> [Exercise aim]: From the passage on shell commands, copy out word for word the section starting at "The split command is" and ending at "is 1,000 lines.".
Start of Provided passage
Now launch the following command:

join 1.data 2.data

The output is here:

1)100 Shoes $40.00

2)200 Laces $1.00

3)300 Socks $2.00

The `fold` Command

As you know from Chapter 1, the fold command enables you to display a set of lines with a fixed column width, and this section contains a few more examples. Note that this command does not take into account spaces between words: the output is displayed in columns that resemble a “newspaper” style.

The following command displays a set of lines with ten characters in each line:

x="aa bb cc d e f g h i j kk ll mm nn"
echo $x |fold -10

The output of the preceding code snippet is here:

aa bb cc d
 e f g h i
 j kk ll m
m nn

As another example, consider the following code snippet:

x="The quick brown fox jumps over the fat lazy dog. "
echo $x |fold -10

The output of the preceding code snippet is here:

The quick
brown fox
jumps over
 the fat l
azy dog.

The `split` Command

The split command is useful when you want to create a set of subfiles of a given file. By default, the subfiles are named xaa, xab, . . ., xaz, xba, xbb, . . ., xbz, . . . xza, xzb, . . ., xzz. Thus, the split command creates a maximum of 676 files (=26x26). The default size for each of these files is 1,000 lines.
End of Provided passage
Start of Information provided
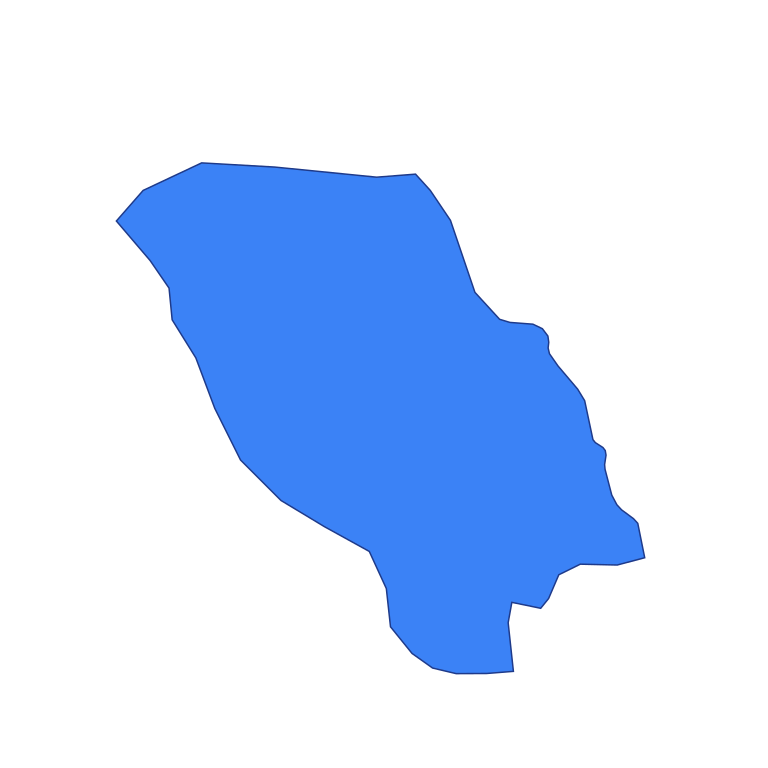 SVG path tracing the border of Lola, rotated 315°
{"feature_id": "GIN-5650", "entity_name": "Lola", "entity_type": "Prefecture", "adm_level": 1, "iso_a3": "GIN", "parent_name": "Guinea", "parent_adm1": "", "projection": "equal_earth", "projection_center": [-8.285, 7.882], "detail": "fine", "context": "isolated", "style": "filled", "palette": "blue", "viewbox_px": 768, "rotation_deg": 315, "n_neighbors": 0, "source": "natural_earth", "source_scale": "10m", "svg_char_len": 852}
<svg xmlns="http://www.w3.org/2000/svg" viewBox="0 0 768 768"><g transform="rotate(315 384 384)"><path d="M554.7,257.9L553.6,279.9L546.7,315.3L513.1,383.5L511.5,420.0L516.6,429.5L531.6,447.0L535.1,456.9L533.8,466.0L530.0,471.0L525.5,474.6L522.4,479.6L519.8,494.3L517.3,524.6L514.1,537.7L492.4,571.1L492.0,574.9L493.9,583.8L493.4,587.5L490.7,591.3L483.0,597.0L480.0,600.6L466.5,623.6L463.3,634.0L463.0,640.9L465.2,655.7L464.9,662.0L445.5,691.2L420.9,676.9L395.4,650.2L372.7,642.5L348.7,652.1L336.2,653.4L320.0,628.8L303.0,640.6L272.3,678.7L251.9,661.3L230.2,639.8L217.5,619.2L213.3,594.4L216.9,560.3L241.0,530.3L255.2,492.0L241.0,442.8L228.8,393.6L228.8,336.3L247.1,281.6L269.4,232.5L279.6,188.8L299.8,164.2L305.9,131.4L310.0,79.5L350.6,76.8L411.4,98.7L460.1,153.3L525.0,232.5L554.7,257.9Z" fill="#3b82f6" stroke="#1e3a8a" stroke-width="1.5"/></g></svg>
End of Information provided
> [In response]:
The split command is useful when you want to create a set of subfiles of a given file. By default, the subfiles are named xaa, xab, . . ., xaz, xba, xbb, . . ., xbz, . . . xza, xzb, . . ., xzz. Thus, the split command creates a maximum of 676 files (=26x26). The default size for each of these files is 1,000 lines.